OGH 23Os1/16v

OGH23Os1/16v4.11.2016

Der Oberste Gerichtshof als Disziplinargericht für Rechtsanwälte und Rechtsanwaltsanwärter hat am 4. November 2016 durch den Senatspräsidenten des Obersten Gerichtshofs Dr. Philipp als Vorsitzenden, die Anwaltsrichter Mag. Brunar und Dr. Konzett sowie den Senatspräsidenten des Obersten Gerichtshofs Hon.‑Prof. Dr. Sailer in der Disziplinarsache gegen *****, Rechtsanwalt in *****, wegen der Vergehen der Berufspflichtenverletzung und der Beeinträchtigung von Ehre oder Ansehen des Standes über die Beschwerde des Beschuldigten gegen den Beschluss des Vorsitzenden des Disziplinarrats der Rechtsanwaltskammer Vorarlberg vom 25. Februar 2016, AZ D 21/13, nach Anhörung der Generalprokuratur gemäß § 60 Abs 1 zweiter Satz OGH‑Geo. 2005 den

Beschluss

gefasst:

 

Spruch:

Der Beschwerde wird Folge gegeben und der angefochtene Beschluss ersatzlos aufgehoben.

Gründe:

Mit dem angefochtenen Beschluss bestimmte der Vorsitzende des Disziplinarrats der Rechtsanwaltskammer Vorarlberg die Gebühren einer in der Disziplinarverhandlung am 25. Februar 2016 erschienenen und vernommenen Zeugin mit insgesamt 224 Euro.

Rechtliche Beurteilung

Der dagegen erhobenen Beschwerde kommt – im Ergebnis – Berechtigung zu.
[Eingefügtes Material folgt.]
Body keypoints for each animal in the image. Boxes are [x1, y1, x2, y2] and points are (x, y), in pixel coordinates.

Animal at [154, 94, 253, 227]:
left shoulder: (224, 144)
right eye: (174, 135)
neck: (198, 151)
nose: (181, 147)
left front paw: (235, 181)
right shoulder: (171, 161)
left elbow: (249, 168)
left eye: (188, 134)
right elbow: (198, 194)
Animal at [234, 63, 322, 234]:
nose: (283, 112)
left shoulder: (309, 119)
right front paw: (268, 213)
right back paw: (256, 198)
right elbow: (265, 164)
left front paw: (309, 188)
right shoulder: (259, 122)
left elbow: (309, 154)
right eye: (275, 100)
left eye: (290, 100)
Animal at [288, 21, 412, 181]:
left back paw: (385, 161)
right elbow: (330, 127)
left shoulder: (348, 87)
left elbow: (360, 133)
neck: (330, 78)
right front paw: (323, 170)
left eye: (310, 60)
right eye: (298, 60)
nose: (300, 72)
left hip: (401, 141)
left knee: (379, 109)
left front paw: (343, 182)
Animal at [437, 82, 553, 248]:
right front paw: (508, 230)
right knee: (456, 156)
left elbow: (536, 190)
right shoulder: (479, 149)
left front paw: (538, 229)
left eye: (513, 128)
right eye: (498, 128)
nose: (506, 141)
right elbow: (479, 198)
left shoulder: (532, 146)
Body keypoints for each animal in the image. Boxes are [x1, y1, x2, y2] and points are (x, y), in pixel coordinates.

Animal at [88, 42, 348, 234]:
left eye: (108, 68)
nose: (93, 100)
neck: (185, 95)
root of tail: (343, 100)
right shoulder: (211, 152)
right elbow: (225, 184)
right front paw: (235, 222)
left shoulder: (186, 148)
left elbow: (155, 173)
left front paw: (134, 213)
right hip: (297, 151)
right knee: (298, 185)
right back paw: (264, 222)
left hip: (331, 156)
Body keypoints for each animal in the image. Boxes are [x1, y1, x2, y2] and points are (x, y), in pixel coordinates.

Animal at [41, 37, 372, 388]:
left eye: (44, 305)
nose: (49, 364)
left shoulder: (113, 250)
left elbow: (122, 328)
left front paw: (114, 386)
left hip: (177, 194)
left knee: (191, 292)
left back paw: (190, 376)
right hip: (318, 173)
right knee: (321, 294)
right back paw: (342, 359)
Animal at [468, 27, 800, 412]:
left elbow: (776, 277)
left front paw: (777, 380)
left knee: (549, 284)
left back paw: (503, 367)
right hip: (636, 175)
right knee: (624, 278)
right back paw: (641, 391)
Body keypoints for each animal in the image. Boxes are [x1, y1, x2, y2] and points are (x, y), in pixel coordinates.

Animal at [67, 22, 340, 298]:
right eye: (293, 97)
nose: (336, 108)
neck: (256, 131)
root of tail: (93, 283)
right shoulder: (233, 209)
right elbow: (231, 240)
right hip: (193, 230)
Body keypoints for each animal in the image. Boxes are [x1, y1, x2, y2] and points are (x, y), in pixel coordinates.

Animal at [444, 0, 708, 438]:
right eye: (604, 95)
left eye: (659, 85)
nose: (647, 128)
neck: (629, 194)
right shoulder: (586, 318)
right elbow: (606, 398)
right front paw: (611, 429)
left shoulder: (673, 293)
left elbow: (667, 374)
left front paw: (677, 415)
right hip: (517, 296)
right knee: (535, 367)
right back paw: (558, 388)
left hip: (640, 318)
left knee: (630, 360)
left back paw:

Grundsätzlich steht gegen alle Beschlüsse des Disziplinarrats bzw seines Vorsitzenden, welche das Gesetz nicht ausdrücklich als unanfechtbar bezeichnet oder die nur prozessleitender Natur sind, eine Beschwerde offen (vgl RIS‑Justiz RS0055849). Gemäß § 46 zweiter Satz DSt ist der Oberste Gerichtshof zur Entscheidung über solche Beschwerden berufen.

Nach § 77 Abs 3 DSt iVm § 89 Abs 2a Z 1 StPO kann das Rechtsmittelgericht einen Beschluss aufheben, den ein sachlich unzuständiger Disziplinarsenat oder sein Vorsitzender gefasst hat.

Das Disziplinarstatut enthält keine eigenen Bestimmungen über die Zuerkennung von Zeugengebühren. Diese sind ausschließlich im Gebührenanspruchsgesetz 1975 (GebAG) enthalten. Da dieses auch im Strafverfahren Anwendung findet und somit die Strafprozessordnung insoweit ergänzt, wird es auch von der Verweisungsnorm des § 77 Abs 3

DSt erfasst. Die gebotene sinngemäße Anwendung des GebAG auf die Bestimmung der Gebühren von vom Disziplinarrat vernommenen Zeugen schließt es aus, dass der

Vorsitzende des erkennenden Senats selbst die Gebühren bestimmt. Im gerichtlichen Strafverfahren sind solche Gebühren nämlich im Justizverwaltungsweg vom „Leiter des Gerichts“ zu bestimmen, vor dem die Beweisaufnahme stattgefunden hat oder stattfinden soll (§ 20 Abs 1 erster Satz GebAG). Das ist im hier zu beurteilenden Fall einer Beweisaufnahme vor dem Disziplinarrat gemäß § 5 Abs 2 DSt sein Präsident und nicht der Vorsitzende des erkennenden Senats (vgl auch RIS‑Justiz RS0123048).

Eine Kompetenz des Vorsitzenden des Disziplinarrats zur Bestimmung der Zeugengebühren besteht demnach nicht und war sein Beschluss daher ersatzlos zu kassieren.

Eine Verweisung der Sache an den Präsidenten des Disziplinarrats der Vorarlberger Rechtsanwaltskammer kommt dem Obersten Gerichtshof im Übrigen nicht zu.